GIVEN ENTRIES below:
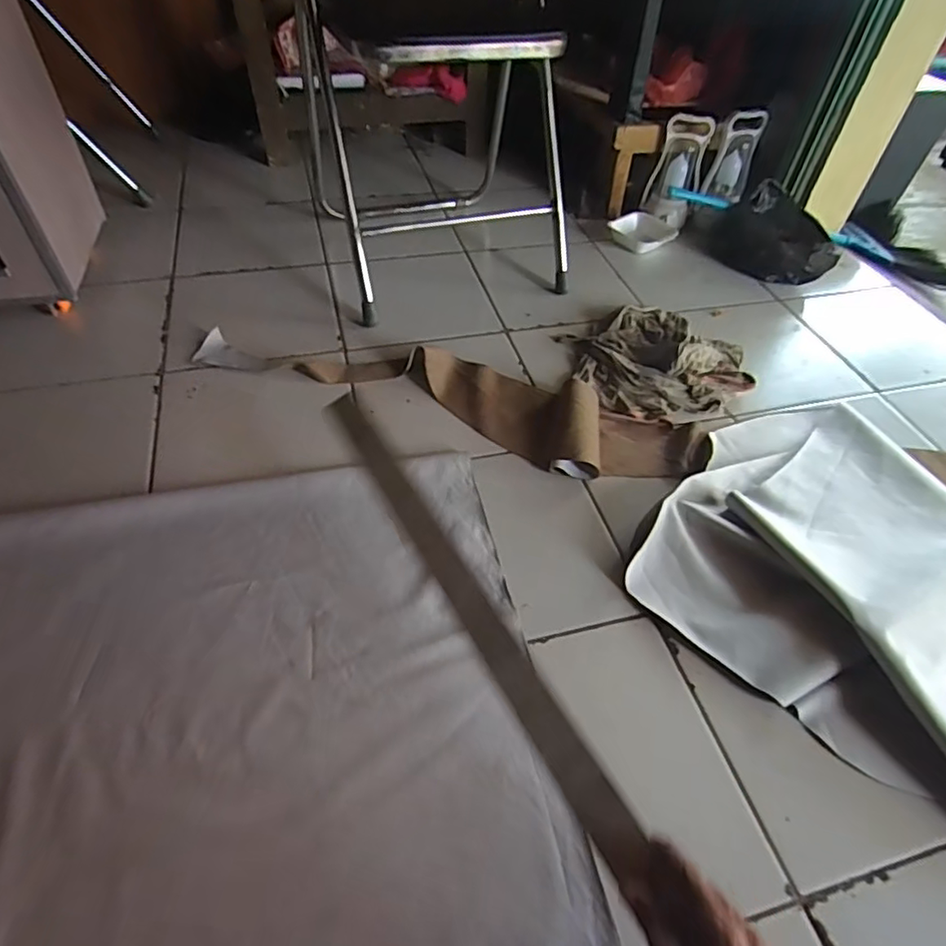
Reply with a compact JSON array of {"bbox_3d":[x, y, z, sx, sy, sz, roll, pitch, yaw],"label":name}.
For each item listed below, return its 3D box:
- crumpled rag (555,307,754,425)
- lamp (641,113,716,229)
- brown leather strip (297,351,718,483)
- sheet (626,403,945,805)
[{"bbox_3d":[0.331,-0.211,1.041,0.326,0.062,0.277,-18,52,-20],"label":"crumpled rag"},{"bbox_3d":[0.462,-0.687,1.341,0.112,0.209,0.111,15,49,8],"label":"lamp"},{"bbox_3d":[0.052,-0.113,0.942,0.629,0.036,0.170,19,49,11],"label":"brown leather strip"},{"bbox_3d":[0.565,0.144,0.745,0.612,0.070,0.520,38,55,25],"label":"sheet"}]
End of GIVEN ENTRIES.
GIVEN ENTRIES below:
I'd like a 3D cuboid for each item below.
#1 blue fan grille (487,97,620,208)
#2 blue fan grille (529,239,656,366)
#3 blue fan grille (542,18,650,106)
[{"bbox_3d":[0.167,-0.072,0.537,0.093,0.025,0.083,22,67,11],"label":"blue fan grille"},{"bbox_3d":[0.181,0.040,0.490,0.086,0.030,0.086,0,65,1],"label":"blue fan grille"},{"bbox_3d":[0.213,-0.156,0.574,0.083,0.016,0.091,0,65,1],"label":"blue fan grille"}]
End of GIVEN ENTRIES.
EXERCISE GOAL: Please give the number of lines in the data above where the word "item" appears, and nothing besides.

RESULT: 2